At 75 years of age, Guy Craig is a lifetime R&C reader, and self-confessed “car nut for life”. Seems he spied the ’47 Chevy on page 90 of our August issue and thought he was seeing things, as it was almost a ringer for his own ’47 from the mid-’50s. The car was a project while he was stationed in Yuma, Arizona, in the Air Force. The ’50 Chevy coupe belonged to his good friend John Knight.
Guy writes, “We lucked out as Tom White, the bodyman at the local Chrysler/Plymouth dealership, was great at frenching, leading, and molding, and we helped any way we could with his everyday work in exchange. All three of us enjoyed the long nights and saw the sun come up many times, as we would get absorbed in the custom work.
“Our cars had the stance, to the extreme, and that great Mexicali tuck ’n’ roll.

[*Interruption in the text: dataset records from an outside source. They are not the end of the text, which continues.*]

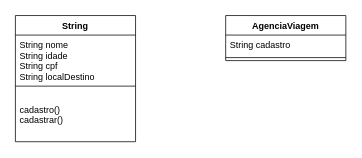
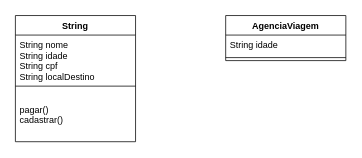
  <mxCell id="0" />
  <mxCell id="1" parent="0" />
  <mxCell id="2" value="String" style="swimlane;fontStyle=1;align=center;verticalAlign=top;childLayout=stackLayout;horizontal=1;startSize=26;horizontalStack=0;resizeParent=1;resizeParentMax=0;resizeLast=0;collapsible=1;marginBottom=0;" vertex="1" parent="1"><mxGeometry x="20" y="20" width="160" height="168" as="geometry" /></mxCell>
  <mxCell id="3" value="String nome&#10;String idade&#10;String cpf&#10;String localDestino" style="text;strokeColor=none;fillColor=none;align=left;verticalAlign=top;spacingLeft=4;spacingRight=4;overflow=hidden;rotatable=0;points=[[0,0.5],[1,0.5]];portConstraint=eastwest;" vertex="1" parent="2"><mxGeometry y="26" width="160" height="64" as="geometry" /></mxCell>
  <mxCell id="4" value="" style="line;strokeWidth=1;fillColor=none;align=left;verticalAlign=middle;spacingTop=-1;spacingLeft=3;spacingRight=3;rotatable=0;labelPosition=right;points=[];portConstraint=eastwest;" vertex="1" parent="2"><mxGeometry y="90" width="160" height="8" as="geometry" /></mxCell>
- <mxCell id="5" value="&#10;cadastro()&#10;cadastrar()" style="text;strokeColor=none;fillColor=none;align=left;verticalAlign=top;spacingLeft=4;spacingRight=4;overflow=hidden;rotatable=0;points=[[0,0.5],[1,0.5]];portConstraint=eastwest;" vertex="1" parent="2"><mxGeometry y="98" width="160" height="70" as="geometry" /></mxCell>
+ <mxCell id="5" value="&#10;pagar()&#10;cadastrar()" style="text;strokeColor=none;fillColor=none;align=left;verticalAlign=top;spacingLeft=4;spacingRight=4;overflow=hidden;rotatable=0;points=[[0,0.5],[1,0.5]];portConstraint=eastwest;" vertex="1" parent="2"><mxGeometry y="98" width="160" height="70" as="geometry" /></mxCell>
  <mxCell id="6" value="AgenciaViagem" style="swimlane;fontStyle=1;align=center;verticalAlign=top;childLayout=stackLayout;horizontal=1;startSize=26;horizontalStack=0;resizeParent=1;resizeParentMax=0;resizeLast=0;collapsible=1;marginBottom=0;" vertex="1" parent="1"><mxGeometry x="300" y="20" width="160" height="60" as="geometry" /></mxCell>
- <mxCell id="7" value="String cadastro" style="text;strokeColor=none;fillColor=none;align=left;verticalAlign=top;spacingLeft=4;spacingRight=4;overflow=hidden;rotatable=0;points=[[0,0.5],[1,0.5]];portConstraint=eastwest;" vertex="1" parent="6"><mxGeometry y="26" width="160" height="26" as="geometry" /></mxCell>
+ <mxCell id="7" value="String idade" style="text;strokeColor=none;fillColor=none;align=left;verticalAlign=top;spacingLeft=4;spacingRight=4;overflow=hidden;rotatable=0;points=[[0,0.5],[1,0.5]];portConstraint=eastwest;" vertex="1" parent="6"><mxGeometry y="26" width="160" height="26" as="geometry" /></mxCell>
  <mxCell id="8" value="" style="line;strokeWidth=1;fillColor=none;align=left;verticalAlign=middle;spacingTop=-1;spacingLeft=3;spacingRight=3;rotatable=0;labelPosition=right;points=[];portConstraint=eastwest;" vertex="1" parent="6"><mxGeometry y="52" width="160" height="8" as="geometry" /></mxCell>
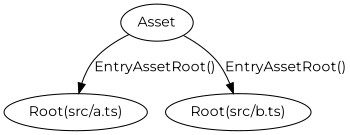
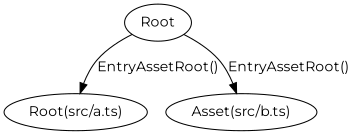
  digraph {
    fontname=Montserrat
    node [fontname=Montserrat]
    edge [fontname=Montserrat]
-   n1 [label=Asset]
+   n1 [label=Root]
    n2 [label="Root(src/a.ts)"]
-   n3 [label="Root(src/b.ts)"]
+   n3 [label="Asset(src/b.ts)"]
    n1 -> n2 [label="EntryAssetRoot()"]
    n1 -> n3 [label="EntryAssetRoot()"]
  }
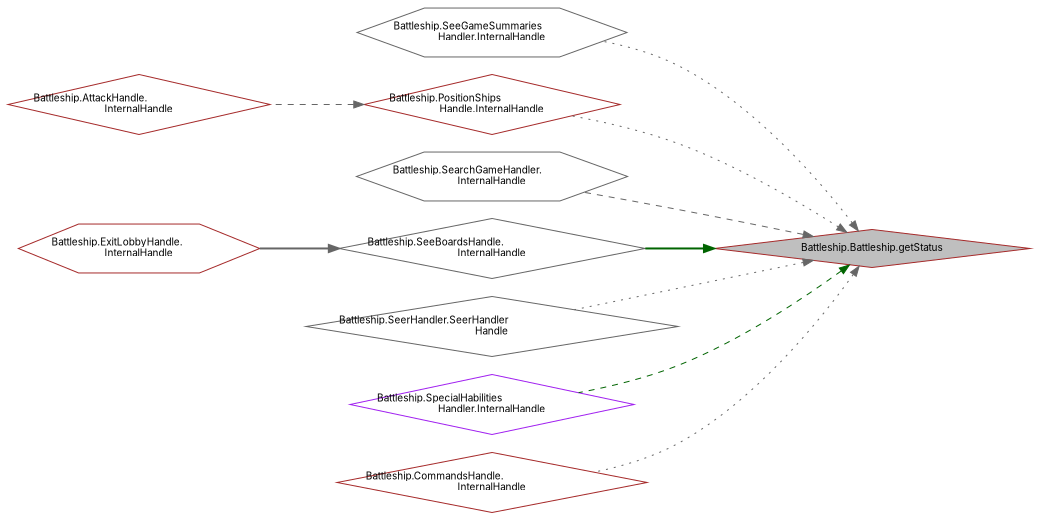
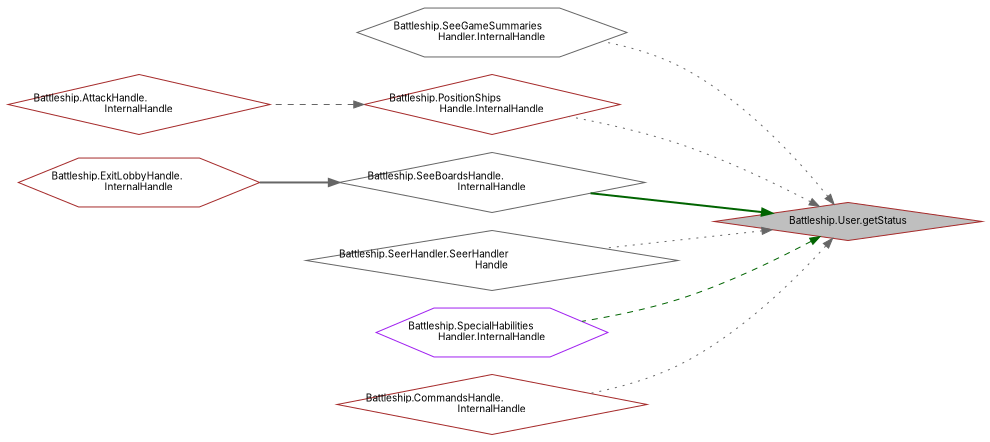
  digraph {
    fontname=Inter
    rankdir=RL
    node [color=brown fillcolor=white fontname=Inter fontsize=10 shape=diamond style=filled]
    edge [color=gray40 dir=back fontname=Inter fontsize=10 labelfontname=Helvetica labelfontsize=10 style=dotted]
-   n1 [fillcolor=grey75 fontcolor=black height=0.2 label="Battleship.Battleship.getStatus" width=0.4]
+   n1 [fillcolor=grey75 fontcolor=black height=0.2 label="Battleship.User.getStatus" width=0.4]
    n2 [color=gray40 height=0.2 label="Battleship.SeeGameSummaries\lHandler.InternalHandle" shape=hexagon width=0.4]
    n3 [height=0.2 label="Battleship.PositionShips\lHandle.InternalHandle" width=0.4]
-   n4 [color=gray40 height=0.2 label="Battleship.SearchGameHandler.\lInternalHandle" shape=hexagon width=0.4]
    n5 [color=gray40 height=0.2 label="Battleship.SeeBoardsHandle.\lInternalHandle" width=0.4]
    n6 [color=gray40 height=0.2 label="Battleship.SeerHandler.SeerHandler\lHandle" width=0.4]
-   n7 [color=purple height=0.2 label="Battleship.SpecialHabilities\lHandler.InternalHandle" width=0.4]
+   n7 [color=purple height=0.2 label="Battleship.SpecialHabilities\lHandler.InternalHandle" shape=hexagon width=0.4]
    n8 [height=0.2 label="Battleship.CommandsHandle.\lInternalHandle" width=0.4]
    n9 [height=0.2 label="Battleship.ExitLobbyHandle.\lInternalHandle" shape=hexagon width=0.4]
    n10 [height=0.2 label="Battleship.AttackHandle.\lInternalHandle" width=0.4]
    n1 -> n2
    n1 -> n3
-   n1 -> n4 [style=dashed]
    n1 -> n5 [color=darkgreen style=bold]
    n1 -> n6
    n1 -> n7 [color=darkgreen style=dashed]
    n1 -> n8
    n3 -> n10 [style=dashed]
    n5 -> n9 [style=bold]
  }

My ’47 was, for the time, ‘How low can you go?’ and ‘How loud can you rap that Jimmy six?’ I won! Pure white enamel, red wheels, and ’56 caps, and probably the only custom ever with F86 wing lights for taillights. John Knight’s ’50 was current for the day; ’55 Chevy headlight brows, floating Chrysler bumper bar, Buick side trim, molded ’55 Plymouth taillights, smoothed bumpers, and all painted Honduras Maroon. I’d really like to have both cars today!
“Knight was from El Centro, just 60 miles away, but I was from Iowa, and those cars made it much easier trying to get over the shock of living in tents in Yuma!”
As a young boy growing up in a small village, Mark Schwear always admired the ’40 DeLuxe Tudor sedan driven by a neighbor. In 1964 he bought one for $40, complete except for an engine. Another $50 got him a stock Flathead, and he had the transmission converted to floor shift operation. His wife bought him parts as gifts on special occasions, such as the engine, chrome window frames, and headlight rims.
Working on the car as time allowed, in between work, helping raise four children, and remodeling homes, finally in 1980 it could be licensed and driven. In the early ’90s, Mark’s youngest son, Tim, bought a ’37 Ford slantback, so for the next nine years they concentrated on getting that finished. Once done, in 2001 work resumed on the ’40, which was finally painted in 2006, almost 42 years after it was purchased.
The car is 90 percent stock, since Mark likes the nostalgic and old-fashioned features, though the hood and trunk have been shaved, it wears ’50 Ford taillights, and the running boards have been covered in white Naugahyde with chrome strips. The green metallic paint is an ’80 Dodge pickup shade.
Berkeley Springs, West Virginia
John KuyKendall bought his coupe from a fellow in Cumberland, Maryland, on the condition he wouldn’t cut it up. He kept his promise but removed the fenders and running boards, and once it was discovered the chassis was shot, he dropped the body on a ’32 frame from Brookville Roadster, complete with a Super Bell front axle and a 9-inch rearend.
Powered by a small-block Chevy with a TH350, John reports it drives great on those wide whites. He says it needs some paint but he can’t stop driving it for long enough to tear it apart!